Indeed, today we’re taking another step. I’ve signed an executive order that authorizes new sanctions against the Syrian government and Iran and those that abet them for using technologies to monitor and track and target citizens for violence. These technologies should not empower — these technologies should be in place to empower citizens, not to repress them. And it’s one more step that we can take toward the day that we know will come — the end of the Assad regime that has brutalized the Syrian people — and allow the Syrian people to chart their own destiny.
Even with all the efforts I’ve described today, even with everything that hopefully we have learned, even with the incredible power of museums like this one, even with everything that we do to try to teach our children about our own responsibilities, we know that our work will never be done. There will be conflicts that are not easily resolved. There will be senseless deaths that aren’t prevented. There will be stories of pain and hardship that test our hopes and try our conscience. And in such moments it can be hard to imagine a more just world.
It can be tempting to throw up our hands and resign ourselves to man’s endless capacity for cruelty. It’s tempting sometimes to believe that there is nothing we can do. And all of us have those doubts. All of us have those moments — perhaps especially those who work most ardently in these fields.
So in the end, I come back to something Elie said that day we visited Buchenwald together. Reflecting on all that he had endured, he said, "We had the right to give up." "We had the right to give up on humanity, to give up on culture, to give up on education, to give up on the possibility of living one’s life with dignity, in a world that has no place for dignity." They had that right. Imagine what they went through. They had the right to give up. Nobody would begrudge them that. Who’d question someone giving up in such circumstances?

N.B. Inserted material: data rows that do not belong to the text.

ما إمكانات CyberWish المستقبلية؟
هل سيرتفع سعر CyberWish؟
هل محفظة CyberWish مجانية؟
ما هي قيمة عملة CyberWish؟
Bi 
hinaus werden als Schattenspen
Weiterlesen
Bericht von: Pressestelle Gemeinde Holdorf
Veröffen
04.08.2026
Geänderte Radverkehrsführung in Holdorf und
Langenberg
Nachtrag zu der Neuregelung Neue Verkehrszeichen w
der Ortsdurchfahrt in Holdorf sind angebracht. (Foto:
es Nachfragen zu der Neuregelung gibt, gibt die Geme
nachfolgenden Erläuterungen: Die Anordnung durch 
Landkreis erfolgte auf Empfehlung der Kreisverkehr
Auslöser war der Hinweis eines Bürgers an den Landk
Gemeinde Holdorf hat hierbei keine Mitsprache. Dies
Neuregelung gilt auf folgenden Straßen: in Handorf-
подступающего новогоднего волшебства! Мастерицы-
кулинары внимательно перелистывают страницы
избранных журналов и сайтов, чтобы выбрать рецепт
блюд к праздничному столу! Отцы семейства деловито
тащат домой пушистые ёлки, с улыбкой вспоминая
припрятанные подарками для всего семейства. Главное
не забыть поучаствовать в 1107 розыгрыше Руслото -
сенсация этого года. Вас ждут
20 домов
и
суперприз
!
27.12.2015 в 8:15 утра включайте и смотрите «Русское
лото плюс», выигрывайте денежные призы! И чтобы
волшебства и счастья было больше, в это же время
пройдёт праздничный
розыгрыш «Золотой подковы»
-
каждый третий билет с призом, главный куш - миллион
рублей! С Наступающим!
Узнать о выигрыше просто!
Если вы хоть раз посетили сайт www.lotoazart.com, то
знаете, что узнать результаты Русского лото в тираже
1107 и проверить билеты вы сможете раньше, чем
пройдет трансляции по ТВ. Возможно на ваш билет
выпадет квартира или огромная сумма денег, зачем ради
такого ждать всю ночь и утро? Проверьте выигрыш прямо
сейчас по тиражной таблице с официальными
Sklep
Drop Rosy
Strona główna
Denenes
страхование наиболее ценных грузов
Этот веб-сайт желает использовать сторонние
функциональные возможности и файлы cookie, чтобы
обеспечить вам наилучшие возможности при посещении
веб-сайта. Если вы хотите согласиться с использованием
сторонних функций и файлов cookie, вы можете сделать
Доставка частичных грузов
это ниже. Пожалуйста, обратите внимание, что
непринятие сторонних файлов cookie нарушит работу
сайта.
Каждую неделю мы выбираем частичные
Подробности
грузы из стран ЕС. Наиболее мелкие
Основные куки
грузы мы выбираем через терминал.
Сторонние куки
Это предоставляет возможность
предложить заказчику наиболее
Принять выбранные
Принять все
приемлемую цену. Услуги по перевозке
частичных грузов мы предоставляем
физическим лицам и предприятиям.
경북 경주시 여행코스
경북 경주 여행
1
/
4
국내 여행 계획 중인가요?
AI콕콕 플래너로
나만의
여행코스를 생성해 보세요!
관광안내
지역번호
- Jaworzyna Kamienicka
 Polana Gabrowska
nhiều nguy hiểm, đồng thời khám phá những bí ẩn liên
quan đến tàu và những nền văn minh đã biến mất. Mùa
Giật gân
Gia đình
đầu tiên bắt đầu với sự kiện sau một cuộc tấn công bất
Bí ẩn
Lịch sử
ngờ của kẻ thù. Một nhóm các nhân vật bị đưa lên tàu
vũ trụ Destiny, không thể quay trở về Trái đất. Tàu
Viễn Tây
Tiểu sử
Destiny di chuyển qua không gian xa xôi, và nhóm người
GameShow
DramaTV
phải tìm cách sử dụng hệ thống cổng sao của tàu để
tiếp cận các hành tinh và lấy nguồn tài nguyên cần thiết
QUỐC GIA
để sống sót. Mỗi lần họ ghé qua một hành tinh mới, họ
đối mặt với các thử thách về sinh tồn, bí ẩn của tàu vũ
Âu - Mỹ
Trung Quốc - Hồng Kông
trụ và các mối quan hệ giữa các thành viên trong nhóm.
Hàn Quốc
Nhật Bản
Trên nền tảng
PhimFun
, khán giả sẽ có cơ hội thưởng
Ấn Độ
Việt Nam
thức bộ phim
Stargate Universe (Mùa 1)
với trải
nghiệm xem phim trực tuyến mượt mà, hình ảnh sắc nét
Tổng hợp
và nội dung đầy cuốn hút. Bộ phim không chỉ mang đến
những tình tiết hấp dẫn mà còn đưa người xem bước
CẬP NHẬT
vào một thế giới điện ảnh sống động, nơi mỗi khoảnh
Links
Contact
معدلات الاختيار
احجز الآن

But, Elie said, "We rejected that possibility, and we said, no, we must continue believing in a future." To stare into the abyss, to face the darkness and insist there is a future — to not give up, to say yes to life, to believe in the possibility of justice.
To Elie and to the survivors who are here today, thank you for not giving up. You show us the way. (Applause.) You show us the way. If you cannot give up, if you can believe, then we can believe. If you can continue to strive and speak, then we can speak and strive for a future where there’s a place for dignity for every human being. That has been the cause of your lives. It must be the work of our nation and of all nations.
So God bless you. And God bless the United States of America. Thank you very much. (Applause.)